### Problem requirements
Leaving out the pictures, write the following records exactly as they read.

(Page images and extracted text)

——————————

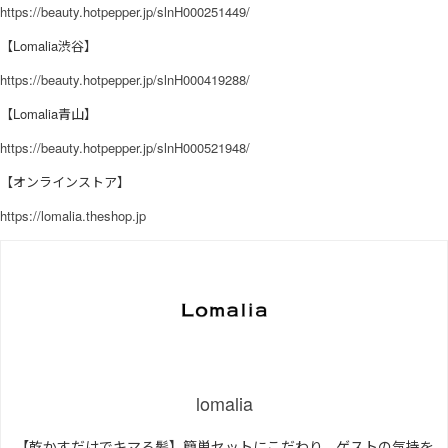
https://beauty.hotpepper.jp/slnH000251449/
【Lomalia渋谷】
https://beauty.hotpepper.jp/slnH000419288/
【Lomalia青山】
https://beauty.hotpepper.jp/slnH000521948/
【オンラインストア】
https://lomalia.theshop.jp
lomalia
【乾かすだけでキマる髪】簡単セットにこだわり、ゲストの気持を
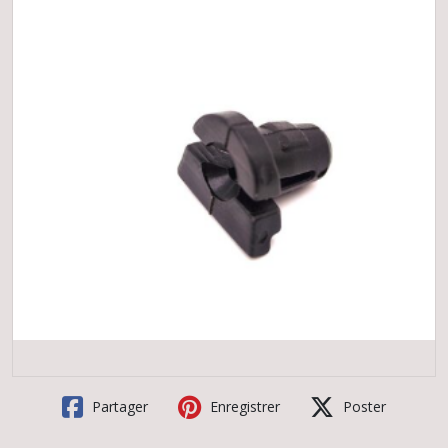
Partager
Enregistrer
Poster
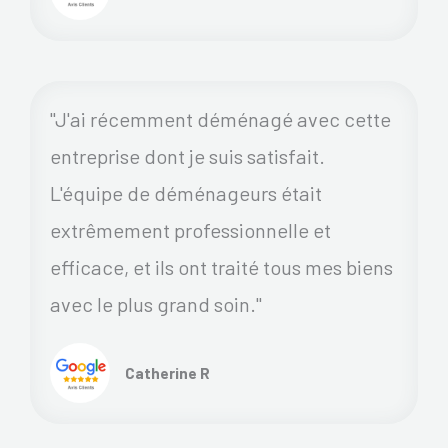
"J'ai récemment déménagé avec cette
entreprise dont je suis satisfait.
L'équipe de déménageurs était
extrêmement professionnelle et
efficace, et ils ont traité tous mes biens
avec le plus grand soin."
Catherine R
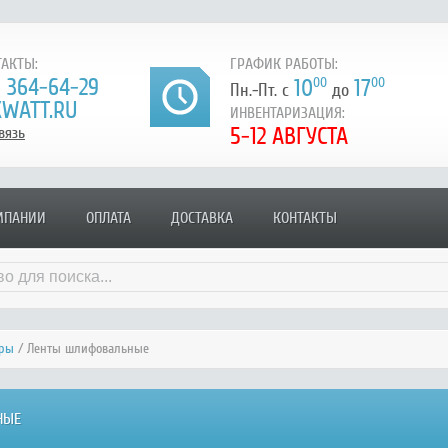
АКТЫ:
ГРАФИК РАБОТЫ:
) 364-64-29
10
00
17
00
Пн.-Пт. с
до
WATT.RU
ИНВЕНТАРИЗАЦИЯ:
5-12 АВГУСТА
вязь
МПАНИИ
ОПЛАТА
ДОСТАВКА
КОНТАКТЫ
уры
/ Ленты шлифовальные
НЫЕ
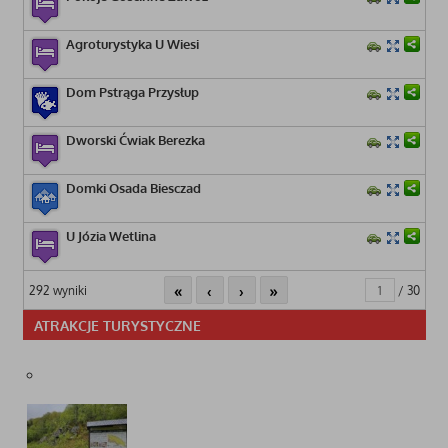
Agroturystyka U Wiesi
Dom Pstrąga Przysłup
Dworski Ćwiak Berezka
Domki Osada Biesczad
U Józia Wetlina
«
‹
›
»
292 wyniki
/ 30
ATRAKCJE TURYSTYCZNE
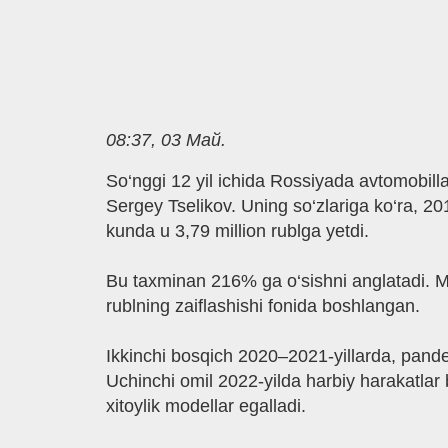
08:37, 03 Май.
So‘nggi 12 yil ichida Rossiyada avtomobilla
Sergey Tselikov. Uning so‘zlariga ko‘ra, 20
kunda u 3,79 million rublga yetdi.
Bu taxminan 216% ga o‘sishni anglatadi. Muta
rublning zaiflashishi fonida boshlangan.
Ikkinchi bosqich 2020–2021-yillarda, pandem
Uchinchi omil 2022-yilda harbiy harakatlar b
xitoylik modellar egalladi.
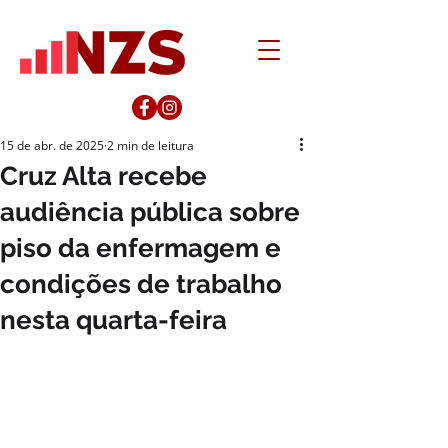
15 de abr. de 2025
2 min de leitura
Cruz Alta recebe
audiência pública sobre
piso da enfermagem e
condições de trabalho
nesta quarta-feira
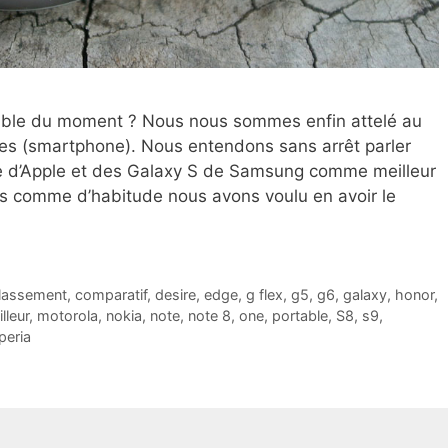
rtable du moment ? Nous nous sommes enfin attelé au
es (smartphone). Nous entendons sans arrêt parler
ne d’Apple et des Galaxy S de Samsung comme meilleur
s comme d’habitude nous avons voulu en avoir le
lassement
,
comparatif
,
desire
,
edge
,
g flex
,
g5
,
g6
,
galaxy
,
honor
,
lleur
,
motorola
,
nokia
,
note
,
note 8
,
one
,
portable
,
S8
,
s9
,
peria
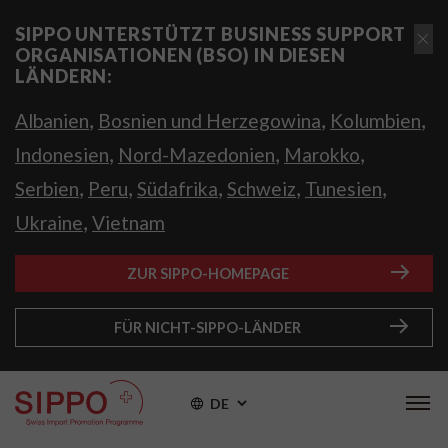
SIPPO UNTERSTÜTZT BUSINESS SUPPORT
ORGANISATIONEN (BSO) IN DIESEN
LÄNDERN:
,
,
,
Albanien
Bosnien und Herzegowina
Kolumbien
,
,
,
Indonesien
Nord-Mazedonien
Marokko
,
,
,
,
,
Serbien
Peru
Südafrika
Schweiz
Tunesien
,
Ukraine
Vietnam
ZUR SIPPO-HOMEPAGE
FÜR NICHT-SIPPO-LÄNDER
DE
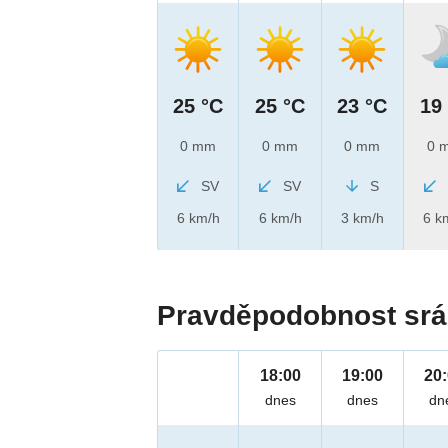
25 °C
25 °C
23 °C
19
0 mm
0 mm
0 mm
0 
SV
SV
S
6 km/h
6 km/h
3 km/h
6 k
Pravděpodobnost srá
18:00
19:00
20
dnes
dnes
dn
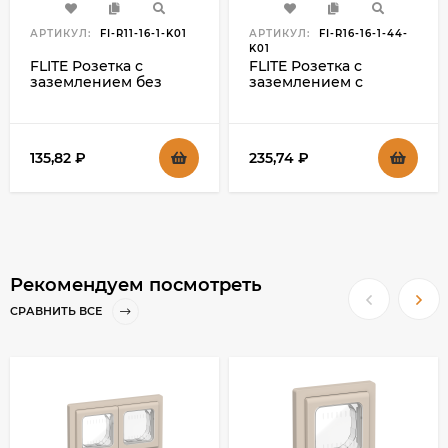
АРТИКУЛ:
FI-R11-16-1-K01
АРТИКУЛ:
FI-R16-16-1-44-
K01
FLITE Розетка с
FLITE Розетка с
заземлением без
заземлением с
защитных шторок
защитными шторками
безвинтовое
и крышкой
крепление 16А РС11-1-
безвинтовое
ФлБ белый IEK, FI-R11-
крепление 16А IP44
135,82
₽
235,74
₽
16-1-K01
РСшкр11-1-44-ФлБ
белый IEK, FI-R16-16-1-
44-K01
Рекомендуем посмотреть
СРАВНИТЬ ВСЕ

——————————

### Solved exercise
https://beauty.hotpepper.jp/slnH000251449/
【Lomalia渋谷】
https://beauty.hotpepper.jp/slnH000419288/
【Lomalia青山】
https://beauty.hotpepper.jp/slnH000521948/
【オンラインストア】
https://lomalia.theshop.jp
lomalia
【乾かすだけでキマる髪】簡単セットにこだわり、ゲストの気持を
Partager
Enregistrer
Poster
"J'ai récemment déménagé avec cette
entreprise dont je suis satisfait.
L'équipe de déménageurs était
extrêmement professionnelle et
efficace, et ils ont traité tous mes biens
avec le plus grand soin."
Catherine R
АКТЫ:
ГРАФИК РАБОТЫ:
) 364-64-29
10
00
17
00
Пн.-Пт. с
до
WATT.RU
ИНВЕНТАРИЗАЦИЯ:
5-12 АВГУСТА
вязь
МПАНИИ
ОПЛАТА
ДОСТАВКА
КОНТАКТЫ
уры
/ Ленты шлифовальные
НЫЕ
Agroturystyka U Wiesi
Dom Pstrąga Przysłup
Dworski Ćwiak Berezka
Domki Osada Biesczad
U Józia Wetlina
«
‹
›
»
292 wyniki
/ 30
ATRAKCJE TURYSTYCZNE
08:37, 03 Май.
So‘nggi 12 yil ichida Rossiyada avtomobilla
Sergey Tselikov. Uning so‘zlariga ko‘ra, 20
kunda u 3,79 million rublga yetdi.
Bu taxminan 216% ga o‘sishni anglatadi. Muta
rublning zaiflashishi fonida boshlangan.
Ikkinchi bosqich 2020–2021-yillarda, pandem
Uchinchi omil 2022-yilda harbiy harakatlar b
xitoylik modellar egalladi.
15 de abr. de 2025
2 min de leitura
Cruz Alta recebe
audiência pública sobre
piso da enfermagem e
condições de trabalho
nesta quarta-feira
rtable du moment ? Nous nous sommes enfin attelé au
es (smartphone). Nous entendons sans arrêt parler
ne d’Apple et des Galaxy S de Samsung comme meilleur
s comme d’habitude nous avons voulu en avoir le
lassement
,
comparatif
,
desire
,
edge
,
g flex
,
g5
,
g6
,
galaxy
,
honor
,
lleur
,
motorola
,
nokia
,
note
,
note 8
,
one
,
portable
,
S8
,
s9
,
peria
SIPPO UNTERSTÜTZT BUSINESS SUPPORT
ORGANISATIONEN (BSO) IN DIESEN
LÄNDERN:
,
,
,
Albanien
Bosnien und Herzegowina
Kolumbien
,
,
,
Indonesien
Nord-Mazedonien
Marokko
,
,
,
,
,
Serbien
Peru
Südafrika
Schweiz
Tunesien
,
Ukraine
Vietnam
ZUR SIPPO-HOMEPAGE
FÜR NICHT-SIPPO-LÄNDER
DE
25 °C
25 °C
23 °C
19
0 mm
0 mm
0 mm
0 
SV
SV
S
6 km/h
6 km/h
3 km/h
6 k
Pravděpodobnost srá
18:00
19:00
20
dnes
dnes
dn
АРТИКУЛ:
FI-R11-16-1-K01
АРТИКУЛ:
FI-R16-16-1-44-
K01
FLITE Розетка с
FLITE Розетка с
заземлением без
заземлением с
защитных шторок
защитными шторками
безвинтовое
и крышкой
крепление 16А РС11-1-
безвинтовое
ФлБ белый IEK, FI-R11-
крепление 16А IP44
135,82
₽
235,74
₽
16-1-K01
РСшкр11-1-44-ФлБ
белый IEK, FI-R16-16-1-
44-K01
Рекомендуем посмотреть
СРАВНИТЬ ВСЕ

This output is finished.